You might think that Google simply rewards the highest bidders with the top positions on search results pages. But this is not so.
It’s not that Google doesn’t want money; it’s just that it wants to keep on getting the money. And Google will only continue to earn billions of dollars a year if searchers find relevant adverts and not just wealthy advertisers and companies.
This is what makes Google advertising exciting. With Google adverts even a small company can get relevant traffic and business if they know how to use the system.
Google uses a metric called ‘Ad Rank’ to determine what order to display relevant adverts to searchers. The advert with the highest Ad Rank comes on top.
Ad Rank = Quality Score x Max CPC bid
Ad Rank score is based on your Bid and Quality Score of your ad. So both bidding amount and Quality score are equally important to get higher placements.
If you’re using the cost-per-click bidding option, your bid is how much you’re willing to pay for a single click on your ad. While, Your Quality Score is a measurement of how relevant and useful your keyword, ad text, and landing page are to what a user is searching for.
To improve your ad position, you can increase your bid, or you can focus on improving your Quality Score. Google rewards relevant adverts by displaying them higher on the page and charging less per click.

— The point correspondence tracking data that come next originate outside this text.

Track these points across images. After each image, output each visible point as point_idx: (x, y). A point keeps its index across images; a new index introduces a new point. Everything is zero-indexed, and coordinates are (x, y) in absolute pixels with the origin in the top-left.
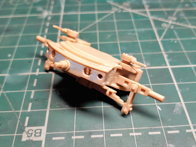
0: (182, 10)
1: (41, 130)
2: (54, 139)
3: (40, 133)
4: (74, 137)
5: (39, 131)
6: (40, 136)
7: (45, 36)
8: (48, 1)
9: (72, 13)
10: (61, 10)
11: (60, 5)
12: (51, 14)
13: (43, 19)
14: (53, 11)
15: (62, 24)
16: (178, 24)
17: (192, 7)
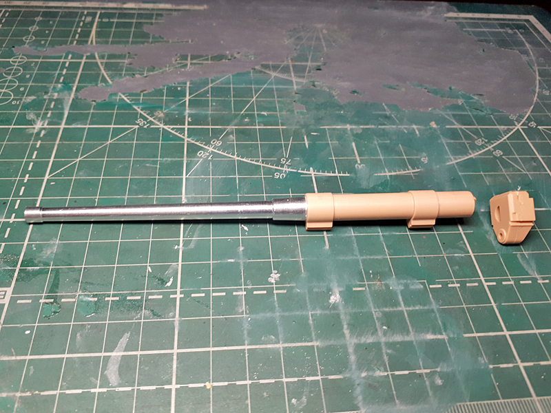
0: (237, 127)
1: (6, 292)
2: (19, 302)
3: (5, 295)
4: (42, 301)
5: (4, 293)
6: (4, 298)
7: (32, 164)
8: (45, 100)
9: (78, 124)
10: (62, 119)
11: (63, 109)
12: (45, 126)
13: (33, 134)
14: (50, 120)
15: (59, 145)
16: (220, 152)
17: (252, 123)
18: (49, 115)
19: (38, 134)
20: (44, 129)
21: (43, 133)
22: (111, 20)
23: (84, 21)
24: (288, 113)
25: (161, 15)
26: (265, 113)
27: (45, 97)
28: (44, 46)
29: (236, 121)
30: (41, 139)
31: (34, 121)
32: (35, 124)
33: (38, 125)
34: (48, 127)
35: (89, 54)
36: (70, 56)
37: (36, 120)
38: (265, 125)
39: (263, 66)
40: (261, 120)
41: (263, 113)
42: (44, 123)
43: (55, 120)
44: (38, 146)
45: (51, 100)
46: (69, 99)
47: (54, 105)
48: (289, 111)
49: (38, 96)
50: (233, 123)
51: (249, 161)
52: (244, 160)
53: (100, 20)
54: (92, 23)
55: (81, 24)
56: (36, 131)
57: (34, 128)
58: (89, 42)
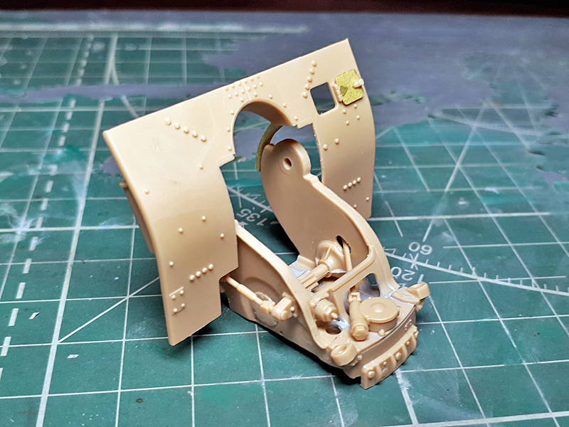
0: (449, 217)
7: (15, 311)
8: (31, 178)
9: (111, 224)
10: (74, 214)
11: (72, 193)
12: (38, 228)
13: (11, 245)
14: (47, 216)
15: (74, 267)
16: (437, 268)
17: (477, 208)
18: (44, 207)
19: (24, 245)
20: (37, 234)
21: (34, 242)
22: (141, 49)
23: (90, 51)
24: (538, 187)
25: (229, 41)
26: (494, 189)
27: (32, 172)
28: (19, 87)
29: (442, 205)
30: (30, 255)
31: (12, 219)
32: (16, 225)
33: (22, 227)
34: (44, 229)
35: (110, 99)
36: (73, 103)
37: (15, 216)
38: (505, 212)
39: (446, 111)
40: (492, 201)
41: (488, 189)
42: (35, 221)
43: (58, 216)
44: (26, 271)
45: (44, 178)
46: (84, 175)
47: (53, 188)
48: (536, 183)
49: (16, 172)
50: (438, 210)
51: (509, 284)
52: (497, 281)
53: (119, 49)
54: (105, 53)
55: (87, 54)
56: (17, 239)
57: (13, 233)
58: (107, 81)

Quality Score (1-10 rating with 10 being the best) is Google’s calculation of how relevant your advert and landing page are to the keyword being bid for. We’ll look at landing pages is another post but for now you need to know that the biggest influence on your Quality Score is your ads’ clickthrough rate (CTR).
High Clickthrough rate is the key to good quality score:
Clickthrough rate (CTR) is the % of searchers who click (Clicks) your advert when it is displayed (Impressions (Impr.)). Review the following screenshot from Google Adwords:
The biggest influence on your CTR is the relevance of your ad to the keyword. If a user has searched for Digital Marketing in pune and your advert headline says ‘Digital marketing in pune’ then it is highly relevant.

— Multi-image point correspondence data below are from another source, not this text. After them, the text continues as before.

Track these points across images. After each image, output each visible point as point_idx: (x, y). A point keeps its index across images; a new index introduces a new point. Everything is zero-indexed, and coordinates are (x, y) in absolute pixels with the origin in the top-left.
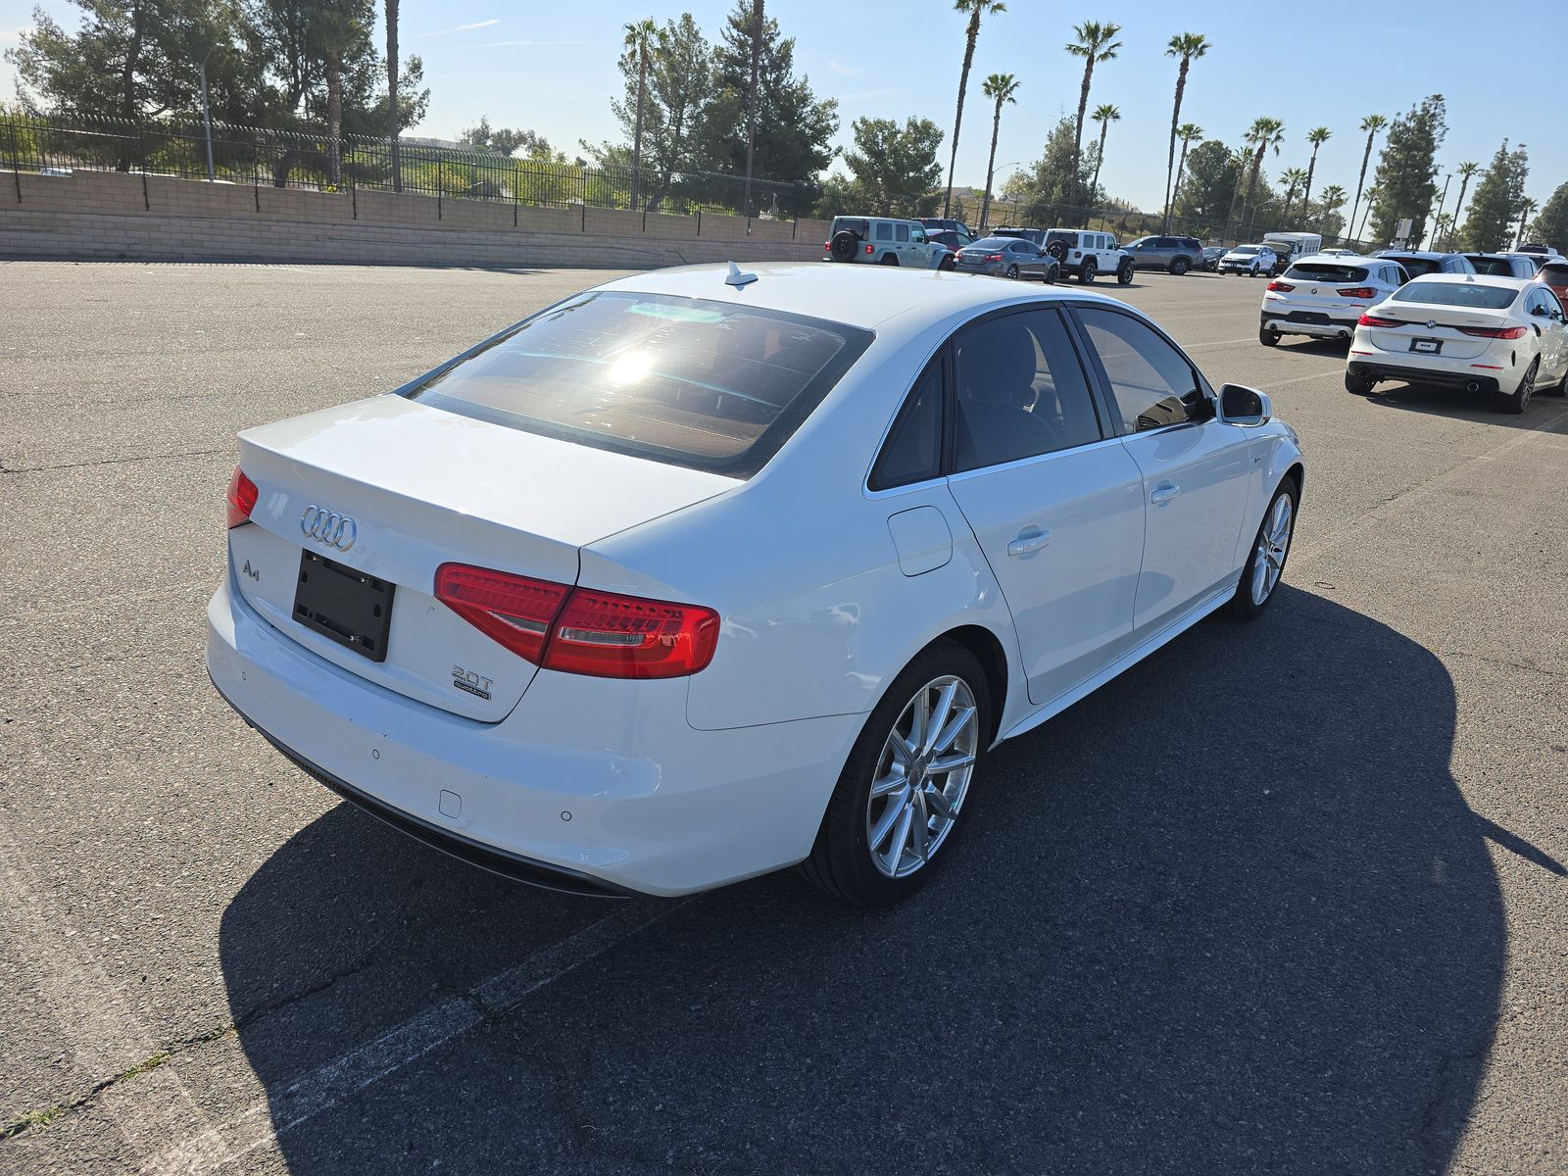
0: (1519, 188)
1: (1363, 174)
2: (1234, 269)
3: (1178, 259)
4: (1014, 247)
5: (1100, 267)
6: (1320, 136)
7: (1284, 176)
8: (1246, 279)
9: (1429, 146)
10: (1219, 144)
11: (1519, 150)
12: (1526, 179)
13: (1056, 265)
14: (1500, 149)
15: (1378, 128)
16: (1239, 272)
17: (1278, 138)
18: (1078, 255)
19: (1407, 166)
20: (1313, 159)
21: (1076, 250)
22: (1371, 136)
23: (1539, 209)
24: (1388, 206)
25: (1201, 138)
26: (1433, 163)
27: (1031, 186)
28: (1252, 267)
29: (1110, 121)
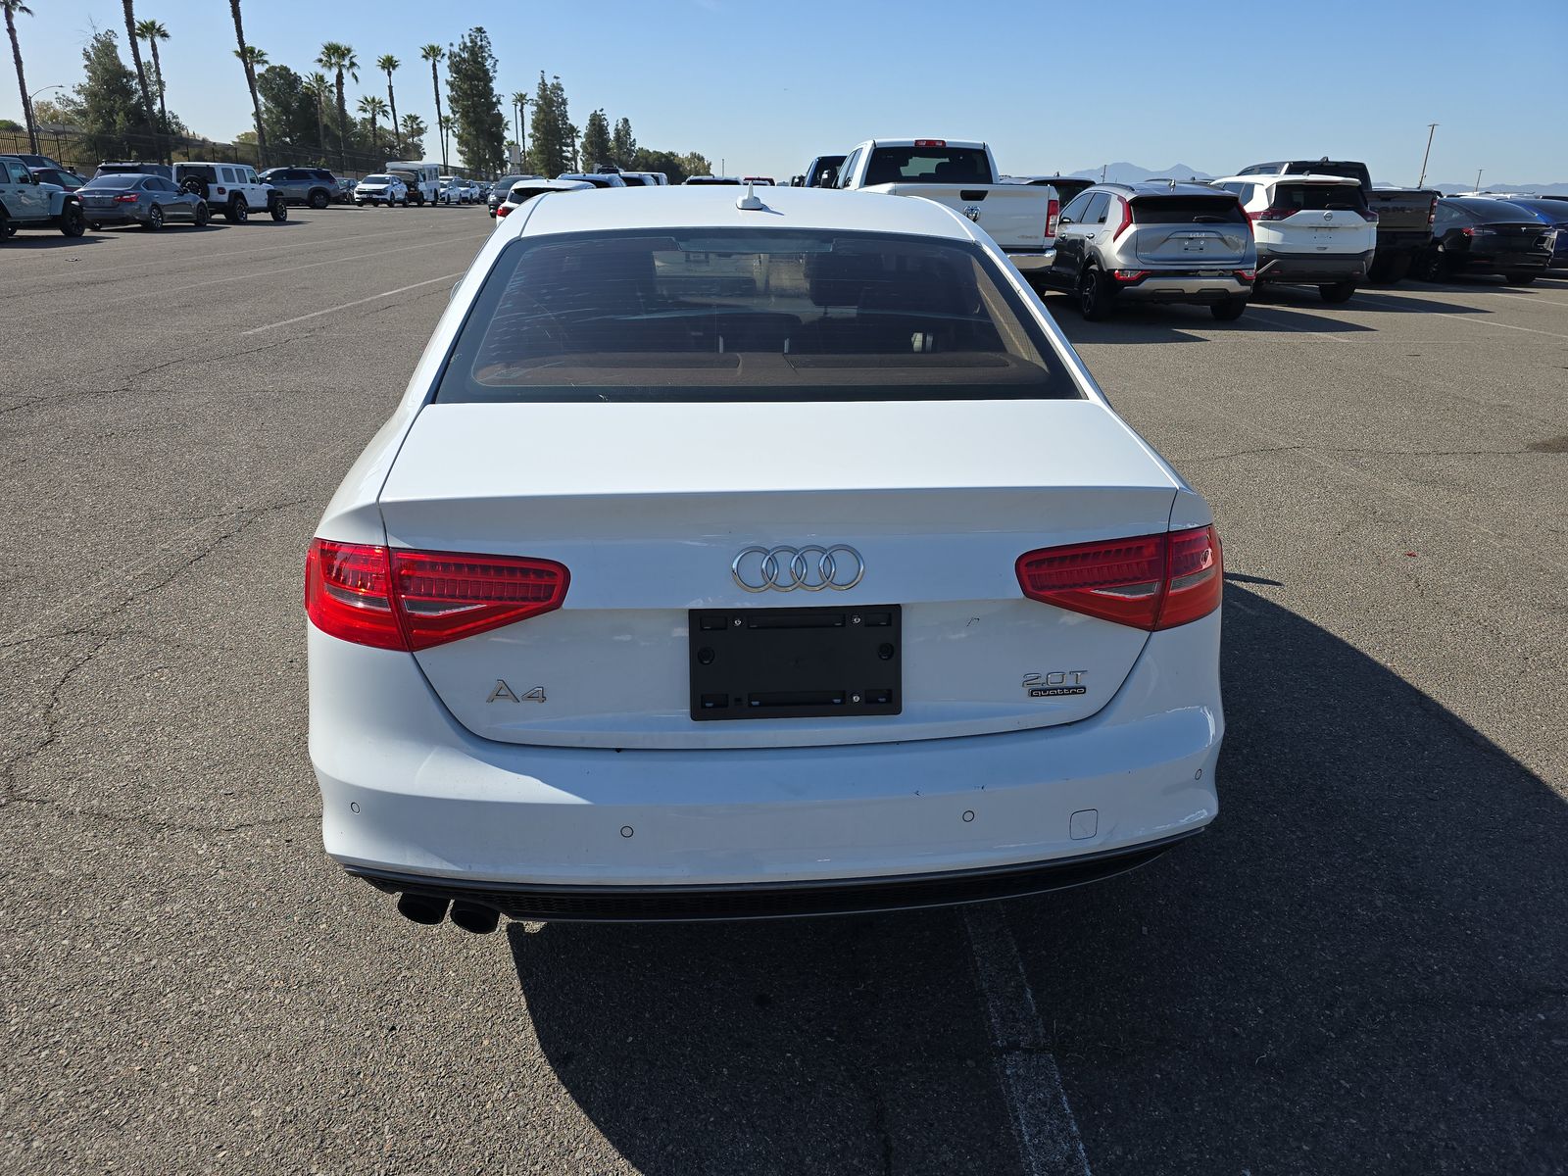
0: (564, 116)
1: (438, 102)
2: (371, 199)
3: (315, 192)
4: (148, 184)
5: (251, 204)
6: (389, 64)
7: (362, 104)
8: (383, 209)
9: (486, 79)
10: (286, 69)
11: (555, 81)
12: (568, 108)
13: (201, 203)
14: (541, 81)
15: (439, 58)
16: (376, 203)
17: (353, 64)
18: (221, 191)
19: (474, 96)
20: (390, 87)
21: (217, 186)
22: (434, 66)
23: (582, 134)
24: (470, 134)
25: (266, 62)
26: (495, 93)
27: (82, 113)
28: (388, 197)
29: (158, 40)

The searcher is much more likely to click on your relevant ad than an irrelevant one that says ‘Advertising in pune’
Relevance increases your clickthrough rate (CTR).
The higher your CTR the higher your Quality Score. The higher your Quality Score, the higher your Ad Rank.
The higher your Ad Rank, the higher you will appear on Google’s search results pages, which will in turn increase CTR.
Best of all, the higher your Quality Score the less you’ll pay per click. Google really does reward for relevant adverts.
How ads cycle through the search result pages
Ads cycle through the search result pages based on their Ad Rank. The ad with the highest Ad Rank appears in the first eligible position on the search results page. The ad with the second-highest Ad Rank appears beneath it, and so on down the page.
When a customer browses to subsequent search result pages (for example – they click Next to see additional pages of search results), the following two rules typically apply for which ads are eligible to show where:
“Top” placement (top of the page):
All high-ranking ads are eligible to show in the top positions, provided they exceed a certain Quality Score and cost-per-click (CPC) bid threshold. Up to three ads can show in the top positions on each page.
“Other” placement (side or bottom of the page):
The side and bottom of a search results page is recorded as “Other” in your AdWords statistics, and can show up to eight ads. Typically, ads that haven’t previously appeared in the side or bottom placements are eligible to appear in the side or bottom. For example, if an ad appeared on the side of Page 1, it typically won’t appear on the side for Page 2 or later.
Ads 1-25 are available to show for a certain search term, and ads 1-7 are eligible for the top spots.
The ads can be ranked on the page like this:
What it tells us that if we have average ad placement up to 5 we have a good chance of showing on the top positions.